Si Chedly, l’un des derniers de la génération des bâtisseurs qui tirent sa révérence en silence jour après jour, l’un après l’autre, est parti sur la pointe des pieds ; parti sans avoir tout dit, surtout sur l’expérience de ses dernières années au pouvoir. Il est parti en laissant un goût d’inachevé peu avant la publication de ses mémoires tant attendues. Si Chedly est parti de ce bas monde vers un monde meilleur, mais son souvenir restera gravé dans la mémoire nationale et dans les souvenirs de ceux qui l’ont connu de près. Ne dit-on pas que les morts continueront à vivre tant qu’un seul être vivant les portera encore en lui ?
Cette contribution se veut un modeste hommage au défunt. Je ne prétends pas apporter un témoignage exhaustif sur sa vie en raison de la différence d’âge d’abord, mais surtout en raison de la richesse intellectuelle et professionnelle de son parcours exemplaire, tel qu’il ressort de son impressionnant CV. Je me contenterai juste de revenir sur ses qualités humaines et intellectuelles, tel qu’il m’a été donné de les connaître et de les apprécier.
J’ai connu si Chedly il y a vingt ans du temps où j’étais à la tête de l’Ordre des Ingénieurs. Je le sollicitais de temps à autre en tant que conférencier dans mes séminaires et congrès. Il répondait toujours présent, avec délicatesse et spontanéité avant même de réaliser la charge de travail que cela impliquait. J’avoue que j’en avais parfois abusé en le sollicitant d’intervenir sur des thèmes en hors son champ d’expertise, comme ce fut le cas en 2003 lorsque je l’avais invité à donner une conférence devant un parterre de plus de 600 scientifiques et ingénieurs venus du monde entier. Il s’en sortait toujours avec brio grâce à sa passion à la lecture, à la recherche et à la documentation.

· · ·

» Tâche à réaliser A
Répondez, s'il vous plaît, à ces questions sur l'hommage à Si Chedly :
(i) Quelle publication était attendue au moment du départ de Si Chedly ?
(ii) À la tête de quelle organisation se trouvait la personne qui écrit lorsqu'elle a connu Si Chedly ?
(iii) En 2003, devant quel public Si Chedly a-t-il donné une conférence ?
» Tâche à réaliser B
Recopiez tout le passage de l'hommage à Si Chedly, depuis « Si Chedly, l’un » jusqu'à « encore en lui ? ».

· · ·

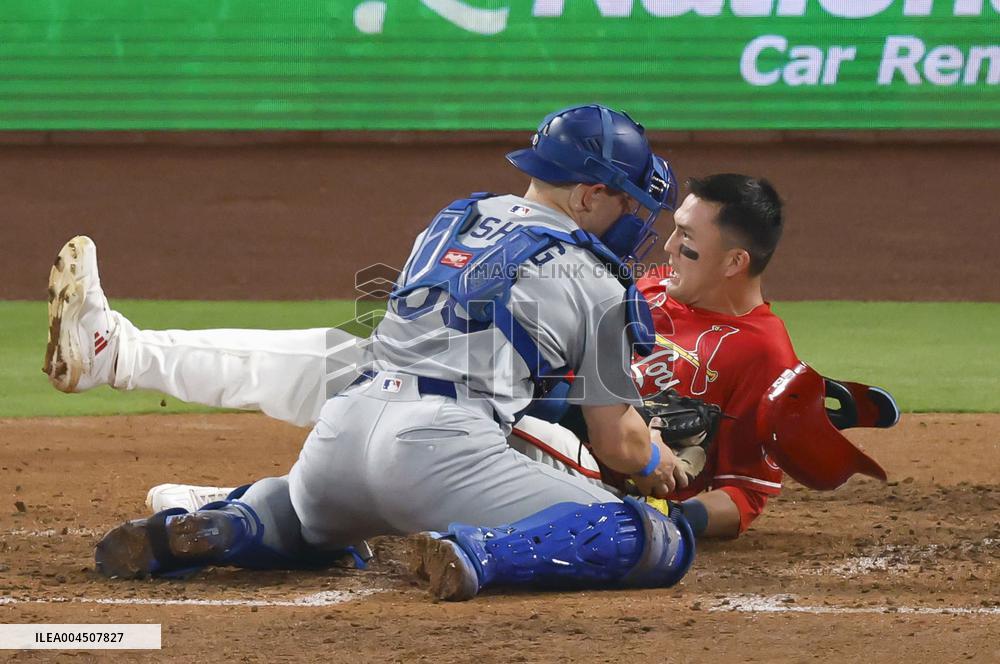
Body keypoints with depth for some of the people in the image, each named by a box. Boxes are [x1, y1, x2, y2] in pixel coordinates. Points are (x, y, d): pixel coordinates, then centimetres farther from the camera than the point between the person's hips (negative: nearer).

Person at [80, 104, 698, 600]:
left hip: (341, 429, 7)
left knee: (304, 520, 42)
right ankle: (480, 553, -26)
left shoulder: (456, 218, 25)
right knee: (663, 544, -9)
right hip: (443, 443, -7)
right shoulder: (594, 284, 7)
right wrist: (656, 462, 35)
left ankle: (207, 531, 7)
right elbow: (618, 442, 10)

· · ·

» Réponse finale A
(i) Ses mémoires.
(ii) L'Ordre des Ingénieurs.
(iii) Devant plus de 600 scientifiques et ingénieurs venus du monde entier.

» Réponse finale B
Si Chedly, l’un des derniers de la génération des bâtisseurs qui tirent sa révérence en silence jour après jour, l’un après l’autre, est parti sur la pointe des pieds ; parti sans avoir tout dit, surtout sur l’expérience de ses dernières années au pouvoir. Il est parti en laissant un goût d’inachevé peu avant la publication de ses mémoires tant attendues. Si Chedly est parti de ce bas monde vers un monde meilleur, mais son souvenir restera gravé dans la mémoire nationale et dans les souvenirs de ceux qui l’ont connu de près. Ne dit-on pas que les morts continueront à vivre tant qu’un seul être vivant les portera encore en lui ?